Ora: prendiamo due articolate dichiarazioni ufficiali che geograficamente sono collocabili fianco a fianco nella galassia delle notizie. La prima dice: “Con la presente mozione il Consiglio Comunale impegna il Sindaco, l’assessore e gli uffici legali a diffidare legalmente e/o adire le vie giudiziali nei confronti del calciatore e di tutti coloro che attaccano Verona diffamandola ingiustamente”. La seconda dice: “Balotelli è italiano perché ha la cittadinanza italiana, ma non potrà mai essere del tutto italiano. Ce l’abbiamo anche noi un negro in squadra, che ha segnato ieri, e tutta Verona gli ha battuto le mani. Ci sono problemi a dire la parola negro? Mi viene a prendere la Commissione Segre perché chiamo uno negro? Mi vengono a suonare il campanello?”.

Bene. La prima dichiarazione fa parte di una mozione indirizzata al Consiglio Comunale di Verona a firma di cinque consiglieri, mozione nella quale si fa riferimento ai fatti di domenica 3 novembre accaduti durante la partita di calcio Hellas Verona – Brescia, e che nega che si siano verificati episodi di razzismo (nello specifico vi si trova scritto che non ci sono stati “ululati” rivolti al calciatore Balotelli: “nessun presente li udiva”); la seconda, invece, è l’insieme delle frasi di Luca Castellini, capo della tifoseria dell’Hellas Verona ed esponente locale di Forza Nuova, intervistato dall’emittente Radio Cafè in merito a quanto accaduto domenica.

Razzismo e negazionismo: la storia è tutta qua. Il fatto che si provi a negare i fatti addirittura cercando di coprirli con un atto ufficiale è – come si dice in Sicilia – ammucciari ’u cielu ccû criu, cioè provare a nascondere il cielo con un setaccio. La dichiarazione di quei consiglieri comunali veronesi e quella del capo ultrà del Verona viaggiano parallelamente all’interno della stessa città dicendo cose diametralmente opposte, talmente opposte da non potersi mai incontrare. Se non fosse così grave sarebbe terribilmente esilarante. Il razzismo e la negazione della sua esistenza sono le facce della stessa medaglia: non si guarderanno mai, ma sono entrambe convinte delle proprie teorie.
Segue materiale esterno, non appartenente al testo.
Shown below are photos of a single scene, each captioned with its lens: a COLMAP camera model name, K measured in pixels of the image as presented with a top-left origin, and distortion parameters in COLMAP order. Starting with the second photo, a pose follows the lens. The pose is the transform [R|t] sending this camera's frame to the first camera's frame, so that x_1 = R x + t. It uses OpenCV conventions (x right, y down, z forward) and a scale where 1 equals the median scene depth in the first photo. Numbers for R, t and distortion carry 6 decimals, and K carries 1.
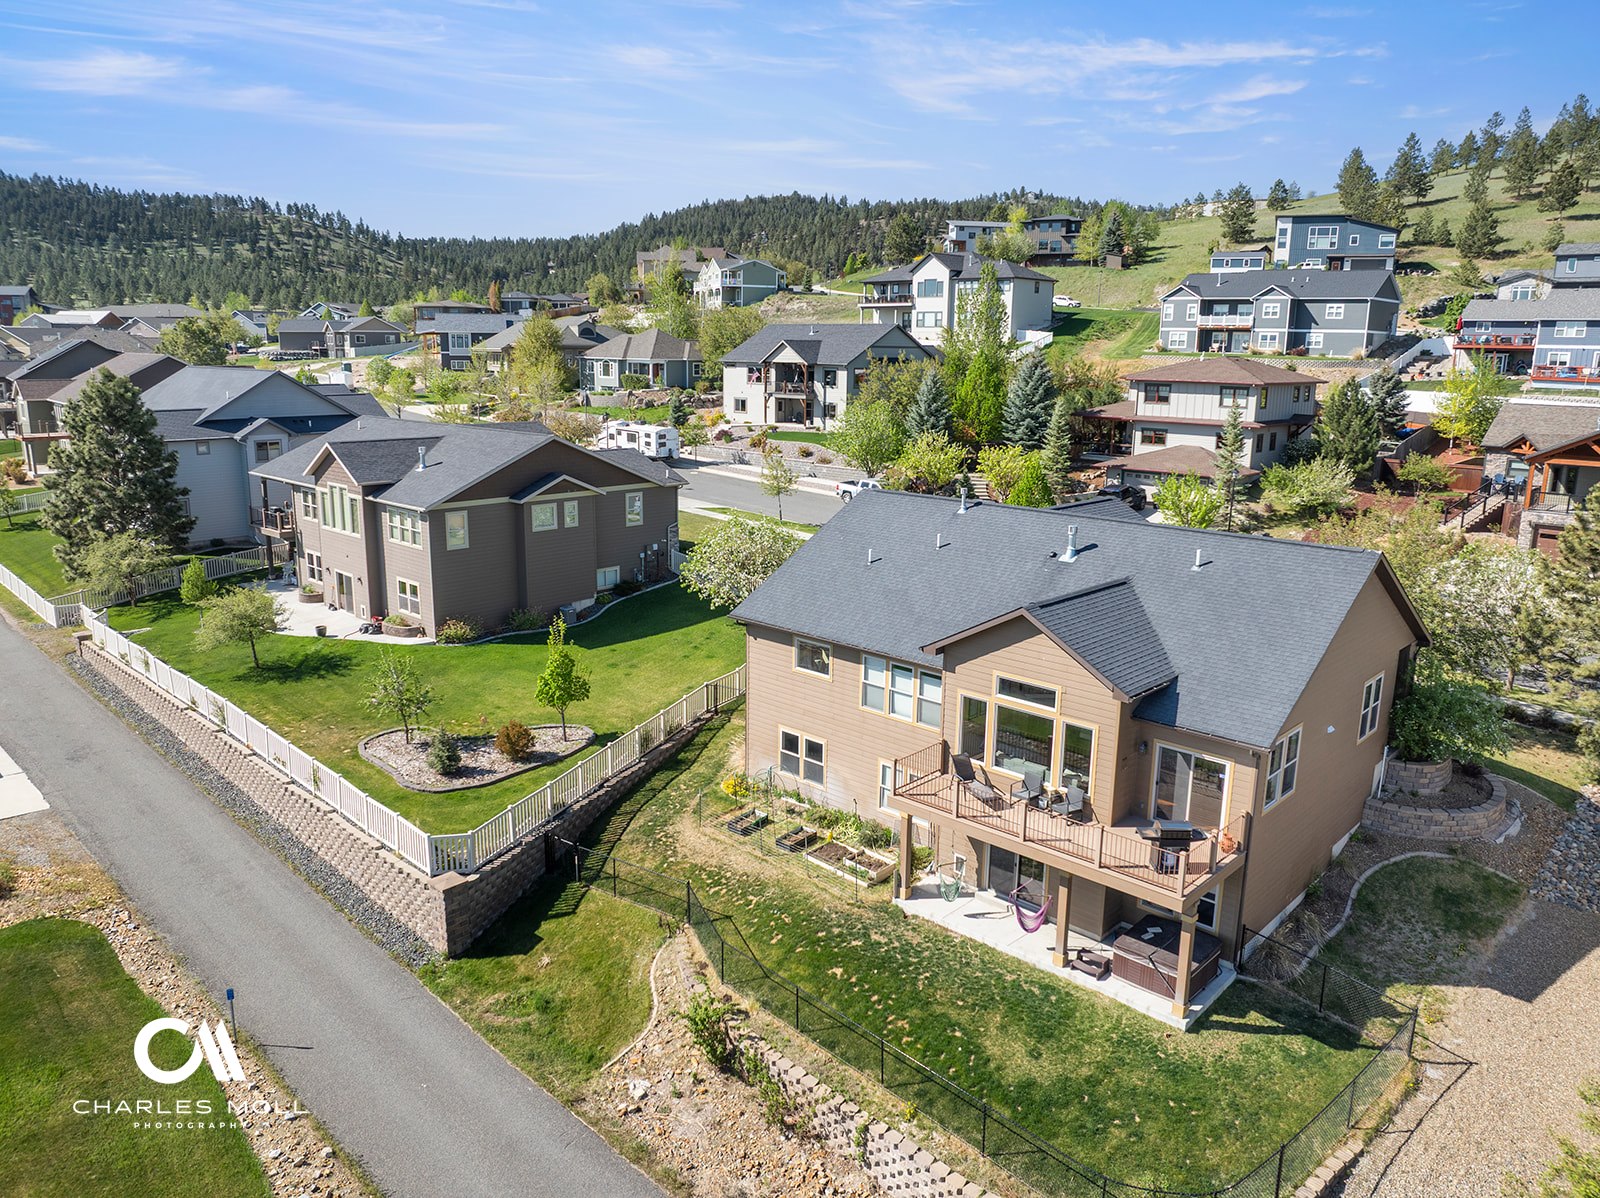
lens RADIAL K [[1124.2, 0, 800.0], [0, 1124.2, 599.0], [0, 0, 1]] dist [-0.035923, -0.002518]
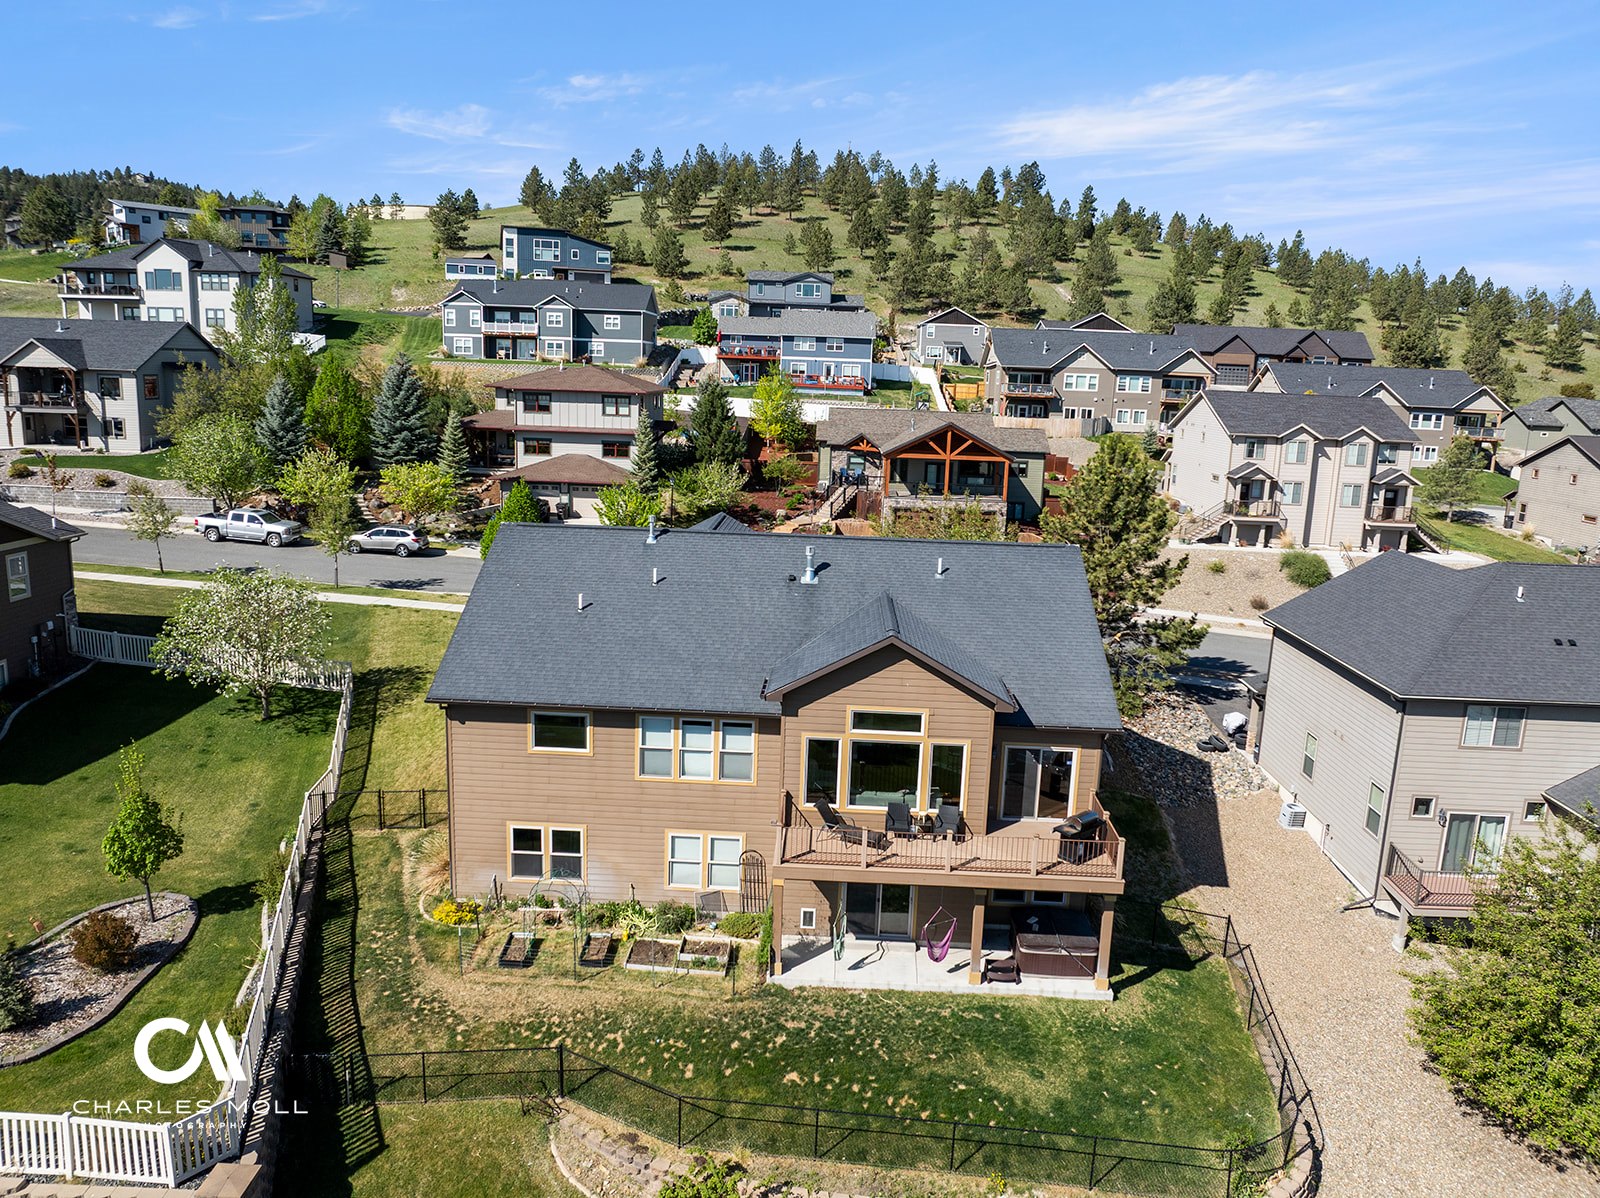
lens RADIAL K [[1124.2, 0, 800.0], [0, 1124.2, 599.0], [0, 0, 1]] dist [-0.035923, -0.002518]
pose [[0.749338, -0.119186, 0.651374, -0.339627], [0.121011, 0.991751, 0.042257, -0.051911], [-0.651037, 0.047159, 0.757579, 0.221805]]
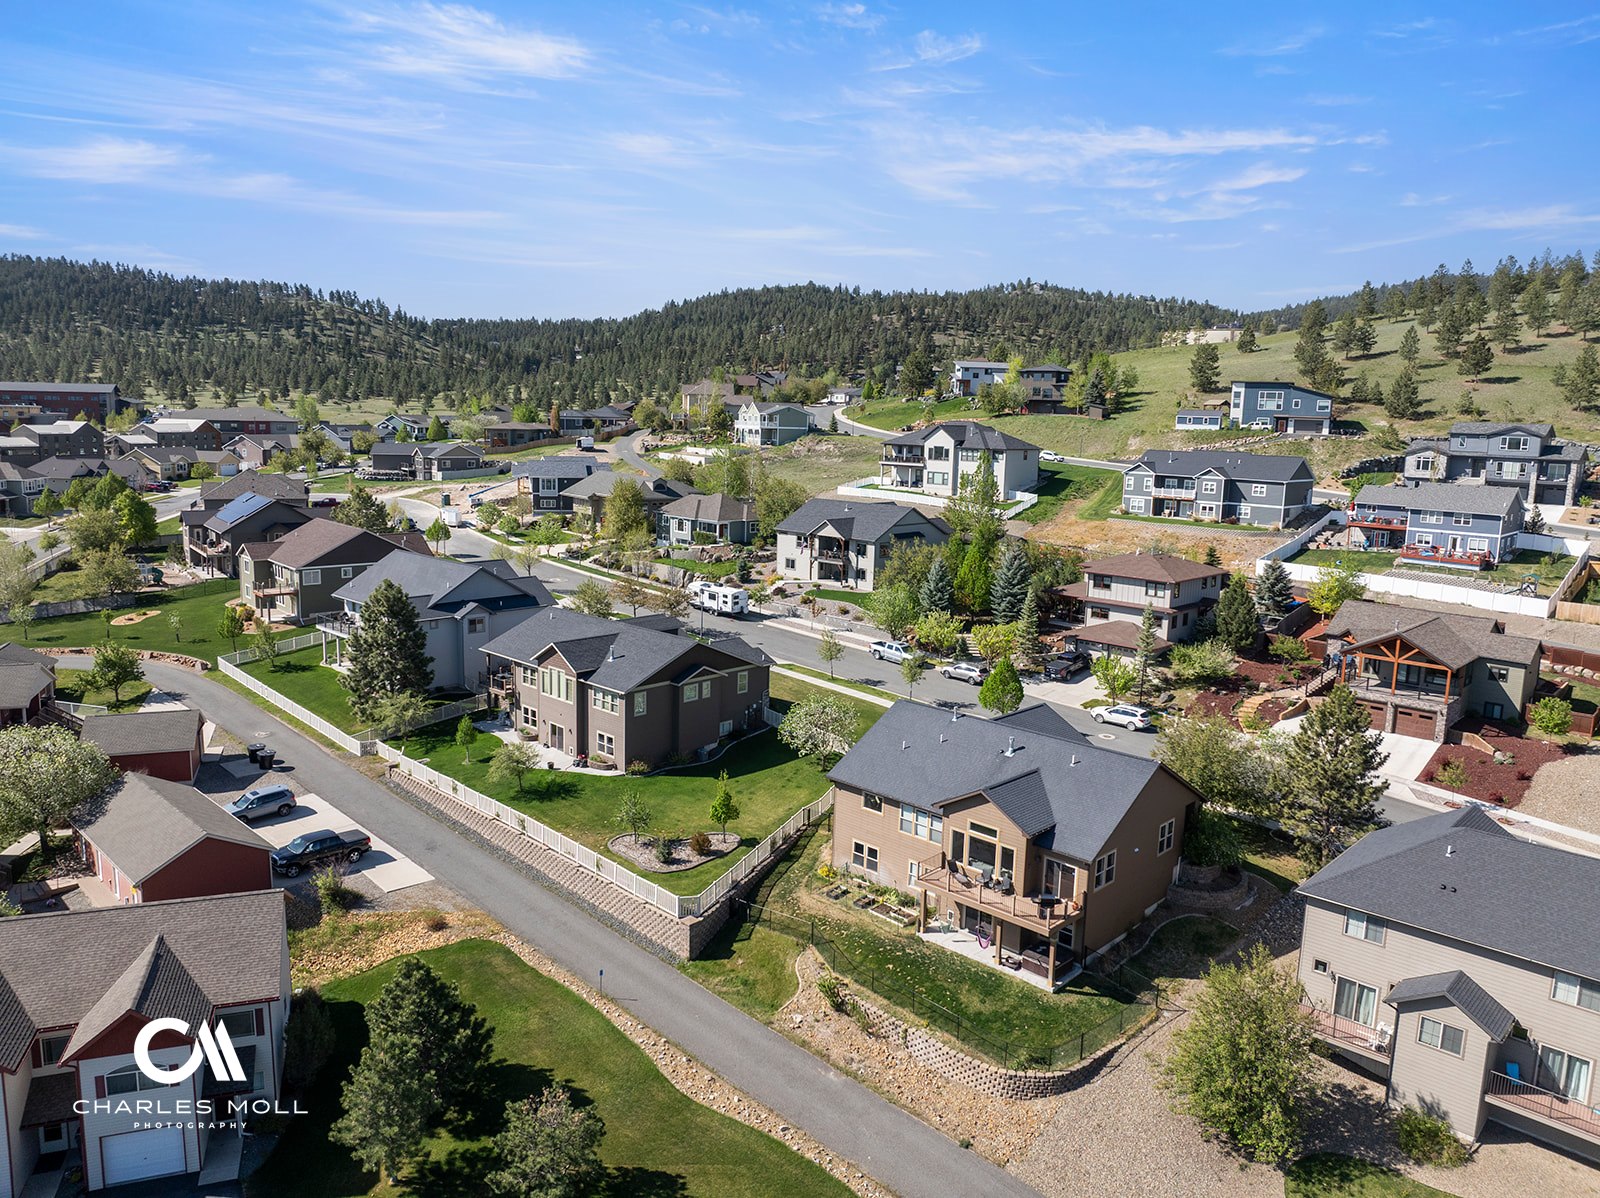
lens RADIAL K [[1121.5, 0, 800.0], [0, 1121.5, 599.0], [0, 0, 1]] dist [-0.011547, -0.054171]
pose [[0.999883, 0.013878, -0.006491, -0.089543], [-0.014238, 0.998150, -0.059114, -0.151753], [0.005658, 0.059200, 0.998230, -0.763844]]
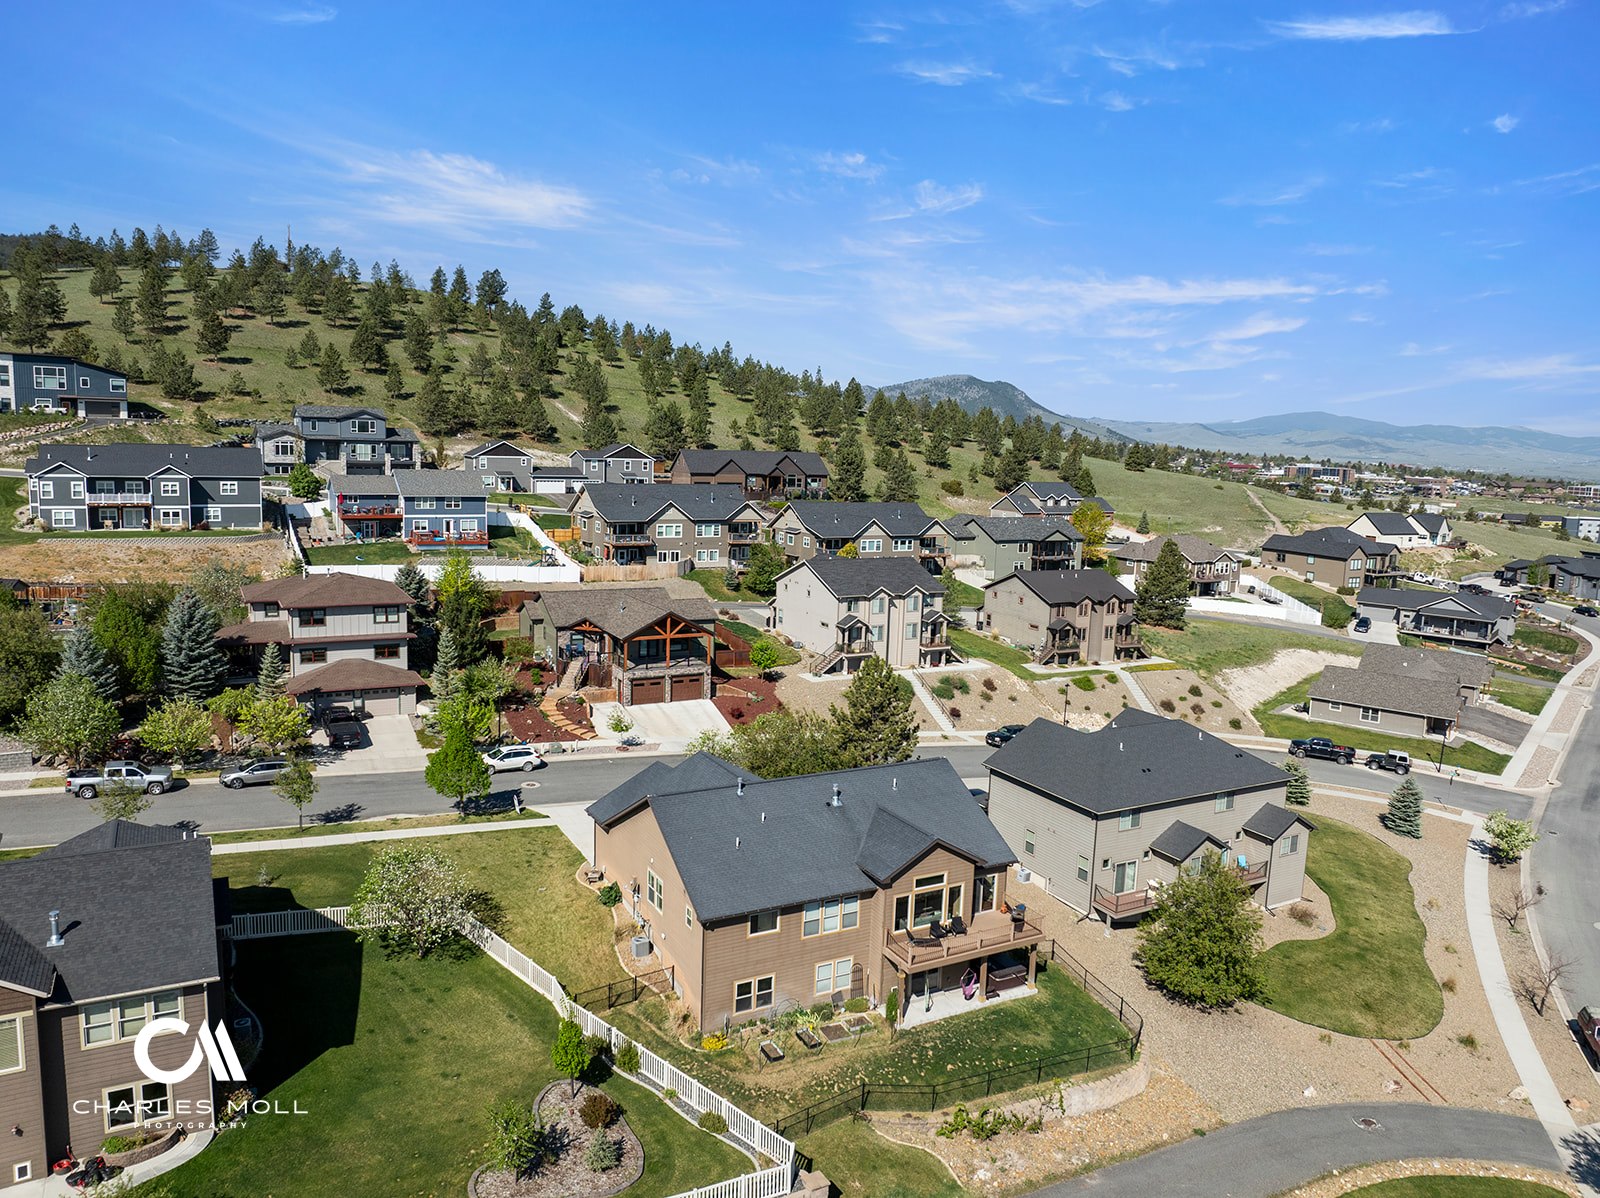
lens RADIAL K [[1124.2, 0, 800.0], [0, 1124.2, 599.0], [0, 0, 1]] dist [-0.035923, -0.002518]
pose [[0.308734, -0.141541, 0.940558, -1.134622], [0.179706, 0.979736, 0.088449, -0.424665], [-0.934018, 0.141717, 0.327914, 0.370047]]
Il negazionista dice che quello che agli occhi (e alle orecchie) dei più è razzista, in realtà è un ignorante. Come se invece il razzismo fosse il frutto esibito di una conoscenza approfondita, e non una delle espressioni più becere e pericolose di quell’ignoranza dietro la quale si prova a nascondere la verità. Ma è ovvio che il razzista è un ignorante, un ottuso, un imbecille. Le prese di posizione razziali hanno portato gli italiani a farsi fotografare con le abissine costrette a spogliarsi, esibendole come trofei, o i nazisti a usare i neonati degli internati come bersagli delle loro infinite pallottole.
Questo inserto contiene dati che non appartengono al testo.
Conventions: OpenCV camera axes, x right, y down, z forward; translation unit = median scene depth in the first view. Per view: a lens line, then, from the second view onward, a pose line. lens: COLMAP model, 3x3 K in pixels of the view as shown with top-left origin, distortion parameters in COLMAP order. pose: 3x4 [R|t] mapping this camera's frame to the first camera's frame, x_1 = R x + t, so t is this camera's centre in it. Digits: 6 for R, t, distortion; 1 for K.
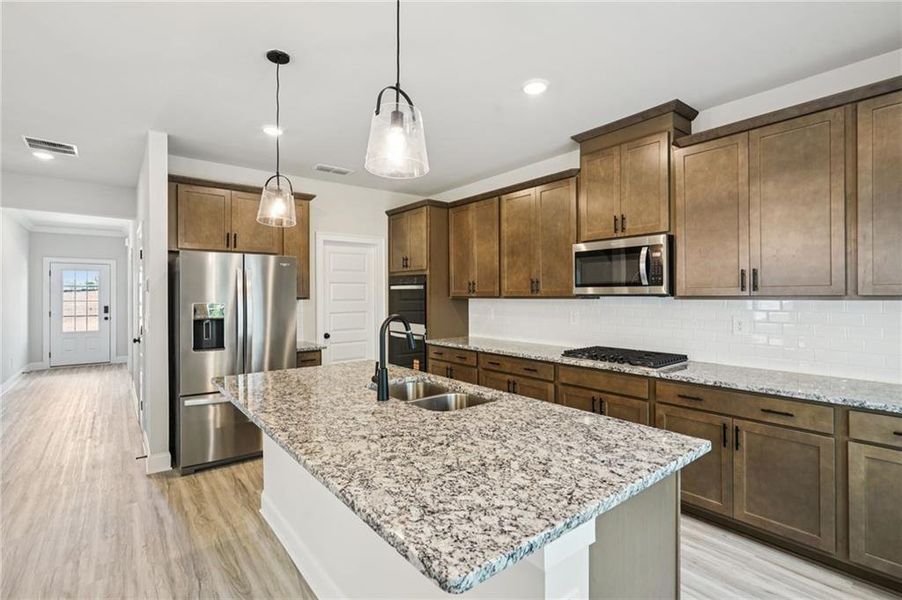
lens RADIAL K [[419.3, 0, 435.5], [0, 419.3, 297.2], [0, 0, 1]] dist [-0.000748, 0.000195]
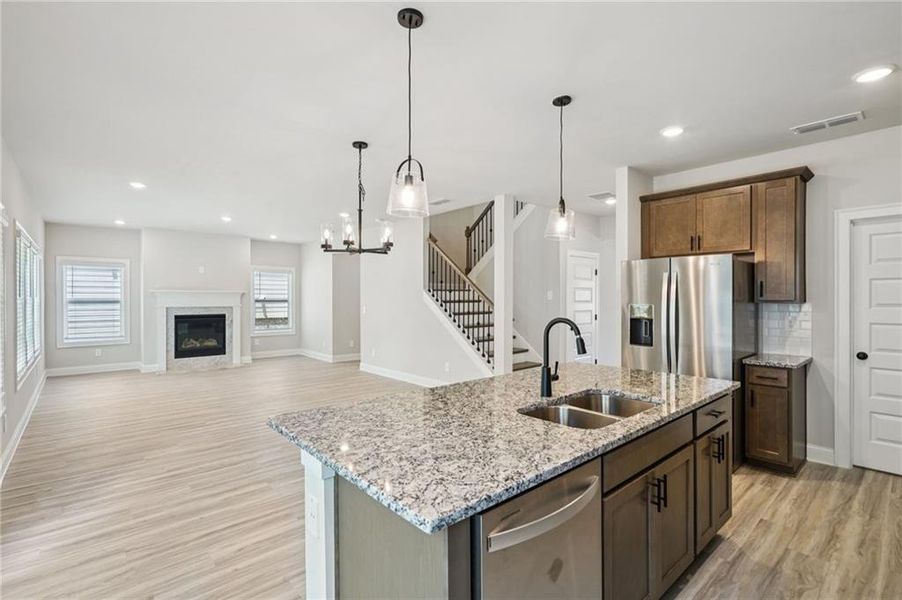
lens RADIAL K [[419.3, 0, 457.8], [0, 419.3, 293.3], [0, 0, 1]] dist [-0.000748, 0.000195]
pose [[0.080820, -0.008196, -0.996695, 1.269832], [-0.006968, 0.999937, -0.008788, -0.007595], [0.996704, 0.007655, 0.080758, 0.954137]]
I razzisti, però, sono meno di chi razzista non è, e di questo dobbiamo fare un punto di forza. Per una mamma di un giovane calciatore che urla a un avversario del figlio “negro di merda”, c’è l’intera società della squadra del figlio, a Monza, che fa sapere che la prossima partita i giocatori scenderanno in campo col volto dipinto di nero. Perché quella mamma è una, non è una squadra. Sono meno di noi i razzisti. Urlano, è vero, sono capaci di fare “bu” quando sono tanti e sono tutti insieme, ma da soli valgono quello che sono, cioè niente, e se le strutture (sociali o private) che permettono loro di riunirsi rispondono ai loro deliberati atti d’ignoranza, colpendoli uno a uno, mettendoli da soli di fronte la loro pochezza di spirito, allora possiamo anche sperare di ridimensionare questa deriva così buia.

Va bene sospendere le partite per qualche minuto, nei campionati professionistici, ma questo equivale a poco più di un buffetto. Va già meglio il daspo, ma potrebbe essere nulla più che un palliativo. Sono le scuole i nostri baluardi. Le periferie, i campetti, le piazze. L’educazione civica, alla quale finalmente a breve verranno concesse 33 ore scolastiche, deve diventare l’avamposto delle battaglie sociali. Se fossimo tutti razzisti il mondo si consumerebbe nel giro di un match di quarto d’ora, altro che novanta minuti. Ma siamo ancora in tempo: abbiamo ragazzi da crescere lontano dall’ignoranza.